As Greece’s second bailout program came to an abrupt end on Tuesday night, the Greek government made a new last-ditch proposal to its lenders amid disputes within the cabinet about what route the coalition should follow.
Eurozone finance ministers are to convene by teleconference Wednesday morning after an emergency session on Tuesday to discuss a last-minute request by the Greek government for an extension to the country’s second bailout and a new aid package. The finance ministers rejected the request for the extension almost immediately, as the second bailout had been due to expire in just a few hours. But they are to hold talks again on Tuesday on Greece’s request for a two-year program with the European Stability Mechanism which foresees some 30 billion euros in funding. Greek Finance Minister Yanis Varoufakis promised to submit to his eurozone peers a document setting out specific economic measures that will be based on the proposals submitted by creditors.

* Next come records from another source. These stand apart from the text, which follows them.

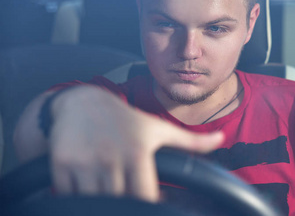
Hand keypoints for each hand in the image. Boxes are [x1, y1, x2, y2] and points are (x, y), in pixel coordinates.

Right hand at [48, 86, 223, 201]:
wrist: (82, 103)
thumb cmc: (126, 120)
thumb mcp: (158, 128)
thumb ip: (191, 140)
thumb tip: (221, 139)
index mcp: (137, 151)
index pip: (145, 196)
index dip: (149, 204)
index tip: (149, 201)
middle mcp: (111, 158)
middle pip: (121, 202)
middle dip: (125, 203)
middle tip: (128, 194)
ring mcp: (84, 163)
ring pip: (95, 202)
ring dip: (103, 201)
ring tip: (111, 192)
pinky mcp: (61, 165)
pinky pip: (69, 196)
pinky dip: (79, 199)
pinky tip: (90, 189)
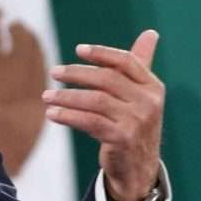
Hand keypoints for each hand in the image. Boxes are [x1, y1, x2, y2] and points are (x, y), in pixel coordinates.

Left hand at [43, 30, 164, 200]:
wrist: (138, 167)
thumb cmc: (134, 123)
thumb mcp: (141, 95)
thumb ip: (139, 65)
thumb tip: (150, 33)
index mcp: (153, 87)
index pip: (127, 61)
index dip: (102, 53)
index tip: (78, 50)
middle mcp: (149, 102)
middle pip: (107, 79)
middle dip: (77, 74)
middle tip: (54, 72)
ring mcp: (137, 121)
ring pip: (95, 100)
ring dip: (67, 96)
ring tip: (46, 95)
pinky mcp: (122, 138)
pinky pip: (89, 121)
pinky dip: (68, 116)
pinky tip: (52, 113)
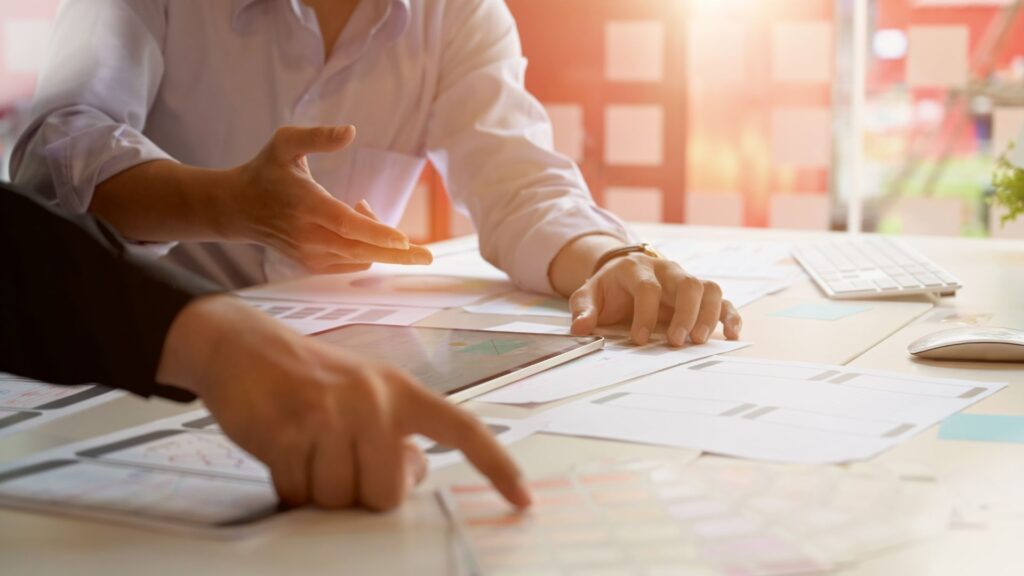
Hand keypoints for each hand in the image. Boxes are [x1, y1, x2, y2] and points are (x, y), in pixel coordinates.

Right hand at [157, 295, 530, 510]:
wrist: (243, 345)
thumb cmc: (309, 378)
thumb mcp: (365, 393)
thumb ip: (396, 433)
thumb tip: (415, 475)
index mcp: (401, 390)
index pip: (462, 430)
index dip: (496, 466)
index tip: (523, 500)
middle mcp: (374, 400)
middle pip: (387, 494)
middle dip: (359, 493)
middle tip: (336, 461)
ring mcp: (331, 415)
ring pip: (340, 500)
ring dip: (319, 490)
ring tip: (306, 449)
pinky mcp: (290, 432)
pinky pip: (299, 494)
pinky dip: (289, 487)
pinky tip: (283, 453)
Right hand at [227, 125, 432, 273]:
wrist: (238, 208)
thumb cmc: (266, 170)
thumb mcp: (285, 142)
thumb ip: (317, 136)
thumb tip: (351, 132)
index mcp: (305, 205)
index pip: (346, 225)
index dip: (376, 232)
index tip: (404, 240)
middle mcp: (309, 236)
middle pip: (361, 250)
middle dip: (397, 253)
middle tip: (428, 256)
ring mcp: (311, 255)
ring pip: (360, 257)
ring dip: (378, 238)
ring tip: (364, 205)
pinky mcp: (314, 266)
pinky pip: (353, 262)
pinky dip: (366, 247)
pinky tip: (357, 220)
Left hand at [569, 253, 742, 346]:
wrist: (624, 274)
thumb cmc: (609, 289)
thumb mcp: (589, 295)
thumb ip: (583, 308)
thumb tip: (580, 327)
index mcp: (638, 269)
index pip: (648, 287)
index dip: (645, 313)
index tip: (638, 338)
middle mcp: (667, 271)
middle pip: (687, 284)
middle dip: (685, 314)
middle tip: (677, 341)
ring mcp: (686, 281)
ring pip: (709, 288)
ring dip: (708, 315)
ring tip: (699, 341)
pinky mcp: (699, 295)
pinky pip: (722, 300)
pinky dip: (730, 316)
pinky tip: (730, 335)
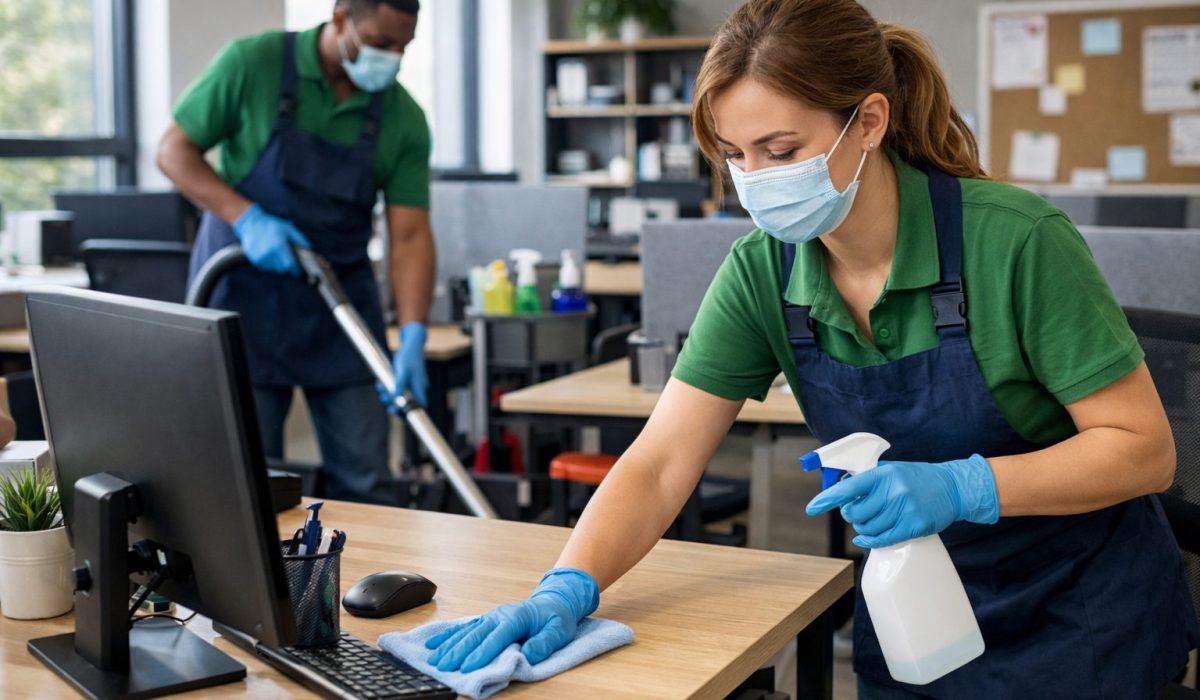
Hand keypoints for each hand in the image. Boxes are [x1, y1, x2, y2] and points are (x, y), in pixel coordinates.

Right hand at [232, 203, 310, 274]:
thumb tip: (309, 248)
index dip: (295, 269)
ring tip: (277, 254)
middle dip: (287, 265)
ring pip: (275, 269)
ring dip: (278, 265)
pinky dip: (270, 264)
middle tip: (287, 258)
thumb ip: (300, 239)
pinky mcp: (255, 261)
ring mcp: (261, 258)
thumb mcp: (288, 228)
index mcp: (278, 246)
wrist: (251, 224)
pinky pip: (267, 268)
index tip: (298, 270)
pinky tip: (269, 254)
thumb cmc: (272, 225)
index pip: (290, 265)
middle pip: (283, 269)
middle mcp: (269, 254)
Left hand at [384, 322, 427, 407]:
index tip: (398, 412)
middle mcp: (417, 387)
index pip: (419, 405)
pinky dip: (388, 387)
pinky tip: (381, 383)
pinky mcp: (405, 380)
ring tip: (380, 388)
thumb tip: (396, 397)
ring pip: (400, 396)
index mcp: (420, 386)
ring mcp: (411, 384)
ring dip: (388, 395)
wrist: (411, 344)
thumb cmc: (409, 356)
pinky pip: (396, 388)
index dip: (410, 412)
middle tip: (384, 398)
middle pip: (407, 403)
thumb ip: (400, 384)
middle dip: (394, 403)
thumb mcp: (403, 369)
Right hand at [425, 568, 598, 672]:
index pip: (497, 638)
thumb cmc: (556, 618)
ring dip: (449, 646)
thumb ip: (544, 643)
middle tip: (443, 666)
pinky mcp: (486, 620)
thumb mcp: (559, 631)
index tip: (467, 667)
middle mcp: (499, 615)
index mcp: (517, 617)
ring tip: (434, 659)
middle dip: (458, 651)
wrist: (553, 602)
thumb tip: (528, 654)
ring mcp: (491, 616)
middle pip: (476, 635)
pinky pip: (465, 628)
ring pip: (466, 632)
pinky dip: (448, 636)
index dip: (481, 653)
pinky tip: (434, 644)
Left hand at [805, 454, 999, 548]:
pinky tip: (866, 538)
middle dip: (851, 516)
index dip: (827, 499)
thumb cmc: (916, 478)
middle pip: (856, 514)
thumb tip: (840, 492)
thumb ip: (867, 479)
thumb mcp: (891, 470)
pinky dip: (870, 541)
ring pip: (868, 528)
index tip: (812, 508)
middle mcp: (893, 491)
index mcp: (883, 474)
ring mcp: (904, 509)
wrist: (952, 487)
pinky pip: (883, 539)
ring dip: (863, 528)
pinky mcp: (914, 526)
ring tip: (871, 520)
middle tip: (857, 513)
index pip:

Greece’s request for the extension and the new program were submitted to eurozone officials on Monday in a letter from Prime Minister Alexis Tsipras which also seeks a restructuring of the country’s debt. The debt request was basically rejected by eurozone finance ministers who said the issue cannot be addressed at the current time, Kathimerini understands.
After Monday’s meeting Eurogroup President Jeroen Dijsselbloem said the Greek government stance toward its creditors would have to change before they could consider further financial assistance. Dijsselbloem said Greece was welcome to request a new aid program, as a member of the eurozone, but indicated that it would come with tough conditions. “That is quite a procedure to go through.” “In the meantime the situation in Greece – the economy, the Greek banks – has deteriorated, unfortunately even more, so that’s a difficult path to consider.”
The new proposal came after disagreements within the government about the decision not to reach an agreement with creditors last week and Tsipras’s choice of holding a referendum on the institutions’ proposals.
Deputy Prime Minister Yiannis Dragasakis, Economy Minister Giorgos Stathakis, Alternate Minister for International Economic Affairs Euclid Tsakalotos and cabinet secretary Spyros Sagias are all thought to have objected to the failure to seal a deal with the lenders. They opposed the decision to hold a referendum on the institutions’ proposals.
Sources said that two government ministers submitted letters of complaint when Tsipras decided on Friday night to call a referendum. It also appears that some ministers have even hinted at resignation but have held off because of the upcoming plebiscite.
Speaking to ERT on Tuesday night, Dragasakis suggested that the coalition could call off the referendum if it reaches an agreement with lenders. “The government can decide to do something different,” he said. “This is a political issue, after all. The referendum was called so it would lead to an agreement with specific criteria but this displeased some people because our partners have become used to people saying yes.”